WORK INSTRUCTION
Copy the records below in full, keeping each word as it is but omitting the pictures.

(DATA SECTION)

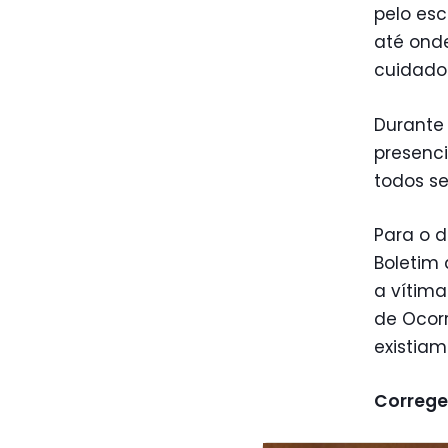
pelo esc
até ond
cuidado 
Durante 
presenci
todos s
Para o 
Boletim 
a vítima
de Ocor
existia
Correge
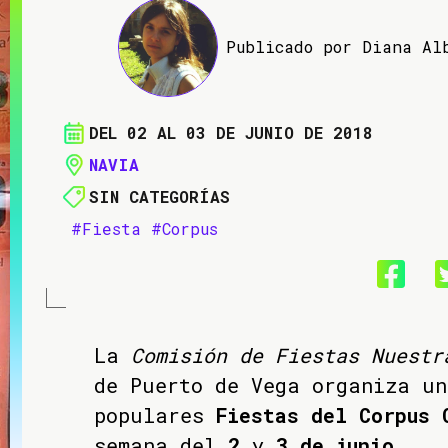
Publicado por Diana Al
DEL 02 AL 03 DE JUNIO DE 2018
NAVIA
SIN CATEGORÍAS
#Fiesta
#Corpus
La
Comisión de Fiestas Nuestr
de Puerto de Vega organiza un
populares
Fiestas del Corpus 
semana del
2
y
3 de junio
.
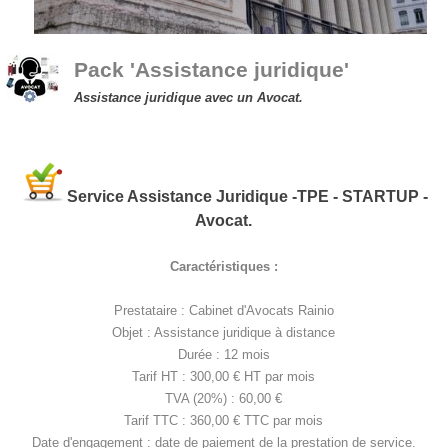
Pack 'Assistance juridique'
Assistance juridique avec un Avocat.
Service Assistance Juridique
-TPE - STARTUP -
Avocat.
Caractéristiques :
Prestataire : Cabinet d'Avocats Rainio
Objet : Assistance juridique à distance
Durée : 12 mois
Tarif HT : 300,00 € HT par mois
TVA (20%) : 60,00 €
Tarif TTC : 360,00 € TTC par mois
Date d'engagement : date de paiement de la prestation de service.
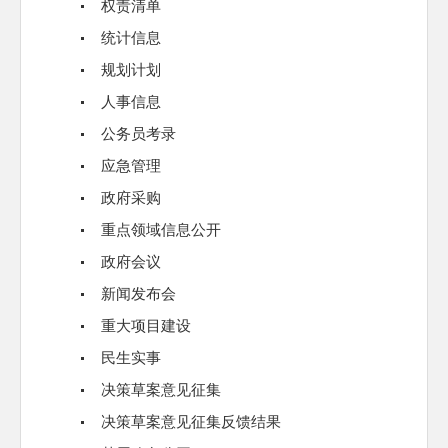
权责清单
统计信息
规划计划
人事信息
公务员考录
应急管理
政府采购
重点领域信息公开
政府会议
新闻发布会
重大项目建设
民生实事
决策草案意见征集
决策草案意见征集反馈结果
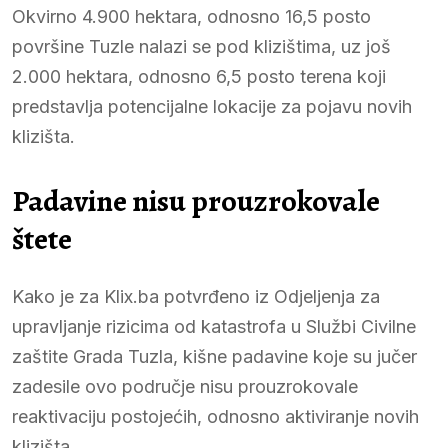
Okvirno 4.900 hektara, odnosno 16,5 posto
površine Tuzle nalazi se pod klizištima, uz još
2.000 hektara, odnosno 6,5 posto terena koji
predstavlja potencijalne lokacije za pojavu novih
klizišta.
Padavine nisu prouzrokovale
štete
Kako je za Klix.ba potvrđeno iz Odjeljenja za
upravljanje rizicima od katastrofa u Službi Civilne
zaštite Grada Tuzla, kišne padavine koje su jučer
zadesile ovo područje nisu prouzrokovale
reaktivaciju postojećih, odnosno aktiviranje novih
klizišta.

(End DATA SECTION)

EXERCISE RESPONSE
pelo esc
até ond
cuidado 
Durante 
presenci
todos s
Para o 
Boletim 
a vítima
de Ocor
existia
Correge
Publicado por Diana Al
DEL 02 AL 03 DE JUNIO DE 2018
NAVIA
SIN CATEGORÍAS
#Fiesta
#Corpus
La
Comisión de Fiestas Nuestr
de Puerto de Vega organiza un
populares
Fiestas del Corpus 
semana del
2
y
3 de junio
.
Pack 'Assistance juridique'
Assistance juridique avec un Avocat.
Service Assistance Juridique
-TPE - STARTUP -
Avocat.
Caractéristiques :
Prestataire : Cabinet d'Avocats Rainio
Objet : Assistance juridique à distance
Durée : 12 mois
Tarif HT : 300,00 € HT par mois
TVA (20%) : 60,00 €
Tarif TTC : 360,00 € TTC par mois
Date d'engagement : date de paiement de la prestation de service.
权责清单
统计信息
规划计划
人事信息
公务员考录
应急管理
政府采购
重点领域信息公开
政府会议
新闻发布会
重大项目建设
民生实事
决策草案意见征集
决策草案意见征集反馈结果
Okvirno 4.900 hektara, odnosno 16,5 posto
površine Tuzle nalazi se pod klizištima, uz još
2.000 hektara, odnosno 6,5 posto terena koji
predstavlja potencijalne lokacije za pojavu novih
klizišta.
Padavine nisu prouzrokovale
štete
Kako je za Klix.ba potvrđeno iz Odjeljenja za
upravljanje rizicima od katastrofa u Službi Civilne
zaštite Grada Tuzla, kišne padavine koje su jučer
zadesile ovo područje nisu prouzrokovale
reaktivaciju postojećih, odnosno aktiviranje novih
klizišta.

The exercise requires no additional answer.